Athenahealth-owned epocrates announced the release of Bugs + Drugs, a mobile tool that offers clinicians information about bacteria types and antibacterial susceptibility patterns by location. A free feature in the epocrates mobile app, the tool supports clinicians in choosing appropriate empiric antibiotics for each patient at the point of care.
How does it work?
The tool’s features include a list of bacteria observed in urine, skin, and other sample types aggregated by location. For each organism, the tool presents relevant antibiotic drug options with corresponding susceptibilities, linked seamlessly to epocrates’ trusted drug content, which includes dosing, drug interaction details, and safety information.
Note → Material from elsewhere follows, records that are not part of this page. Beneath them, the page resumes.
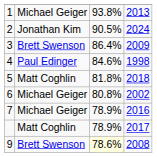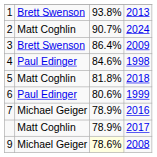1 | column 2: Michael Geiger -> Brett Swenson
2 | column 2: Jonathan Kim -> Matt Coghlin
2 | column 3: 90.5% -> 90.7%
6 | column 2: Michael Geiger -> Paul Edinger
6 | column 3: 80.8% -> 80.6%
6 | column 4: 2002 -> 1999
9 | column 2: Brett Swenson -> Michael Geiger
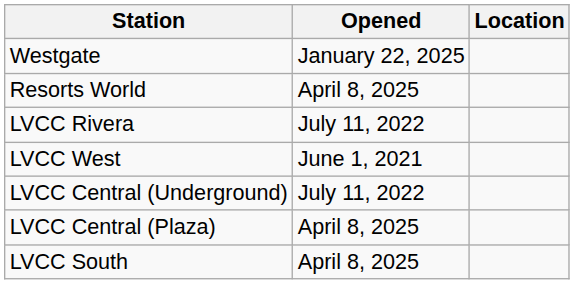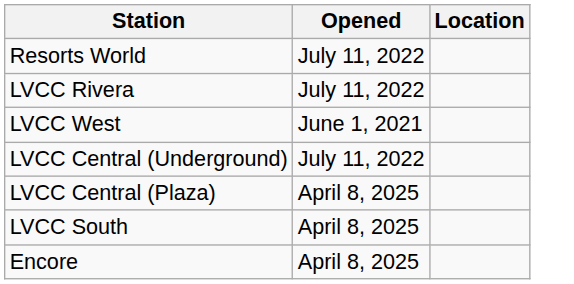- row: Westgate | January 22, 2025
Resorts World | Opened: April 8, 2025 -> July 11, 2022
+ row: Encore | April 8, 2025
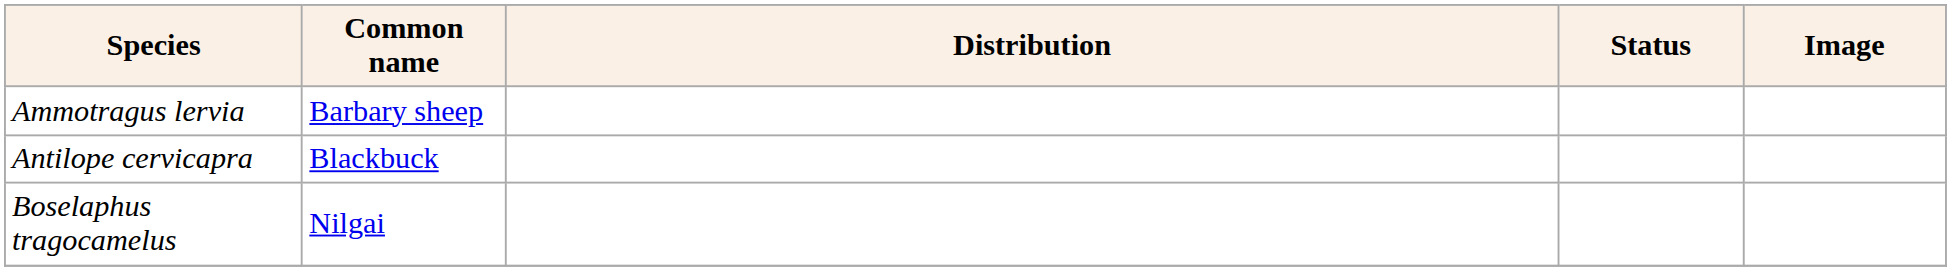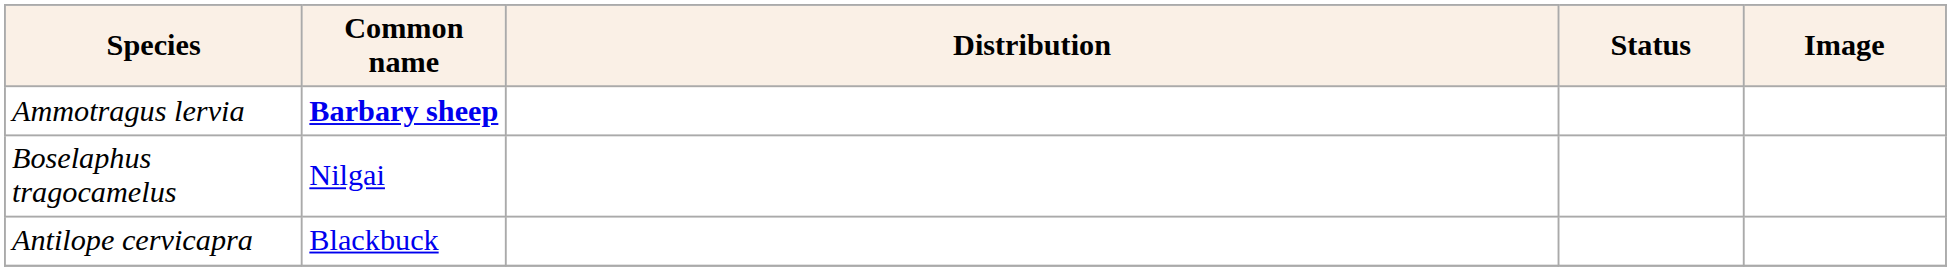Ammotragus lervia | Common name: normal -> bold
rows swapped: Antilope cervicapra <-> Boselaphus tragocamelus
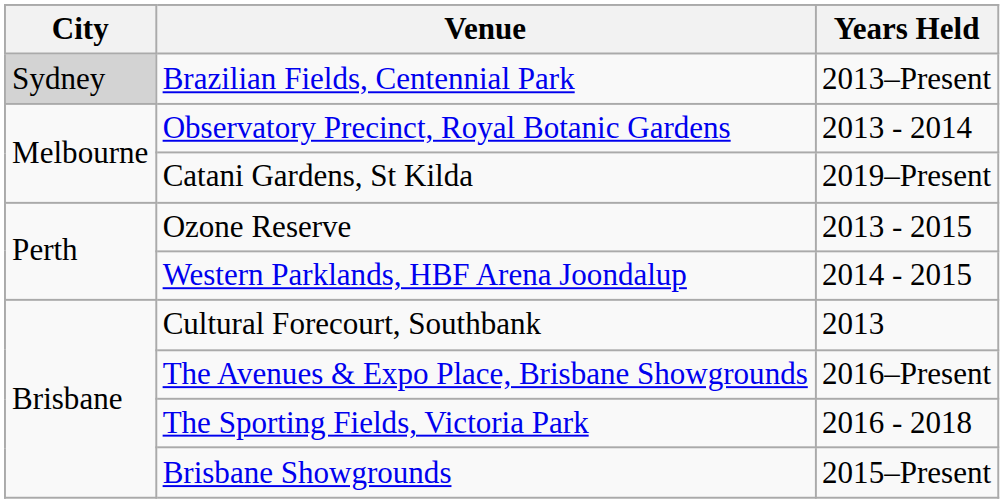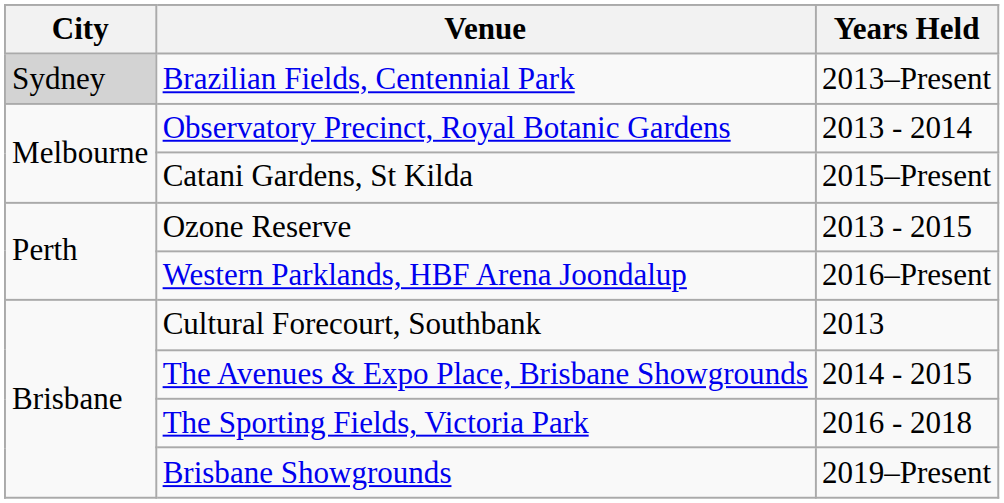Catani Gardens, St Kilda | Years Held: 2019–Present -> 2015–Present
Western Parklands, HBF Arena Joondalup | Years Held: 2014 - 2015 -> 2016–Present
The Avenues & Expo Place, Brisbane Showgrounds | Years Held: 2016–Present -> 2014 - 2015
Brisbane Showgrounds | Years Held: 2015–Present -> 2019–Present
Bugs + Drugs’ methods and apparatus for tracking antimicrobial susceptibility based on geography is a patented process.
On the record
“At a time when antimicrobial resistance is on the rise, Bugs + Drugs fills a major gap in the outpatient setting. Historically, clinicians have had to make educated guesses about the prevalence of various bacteria and whether those organisms are susceptible or resistant to various antibiotics, and they generally err on the side of prescribing antibiotics that are too broad,” said Anne Meneghetti, MD, executive director of Medical Information, epocrates. “With Bugs + Drugs, clinicians now have an innovative, digital tool in their pocket that offers localized susceptibility data needed to confidently make informed and effective point-of-care decisions for patients through knowledge of the bacteria prevalent in their patient’s community.”
Added Dr. Meneghetti: “Better choices mean appropriately tailored care for the patient, while minimizing the impact on antibiotic resistance.”
According to a Centers for Disease Control and Prevention (CDC) pre-pandemic report, antibiotic-resistant infections exceed 2.8 million annually in the United States, resulting in more than 35,000 deaths annually. To address the growing threat of resistance, one key tenet of antimicrobial stewardship involves factoring local resistance and susceptibility patterns into antibiotic prescribing decisions. Inpatient settings typically publish bacterial susceptibility data relevant to their hospital; however, antimicrobial susceptibility data are not widely aggregated and made publicly available in the outpatient setting. Without such data, clinicians must rely on their empirical knowledge to make antibiotic prescribing selections. Decisions made for individual patients hold the potential to fuel bacterial resistance trends for the future.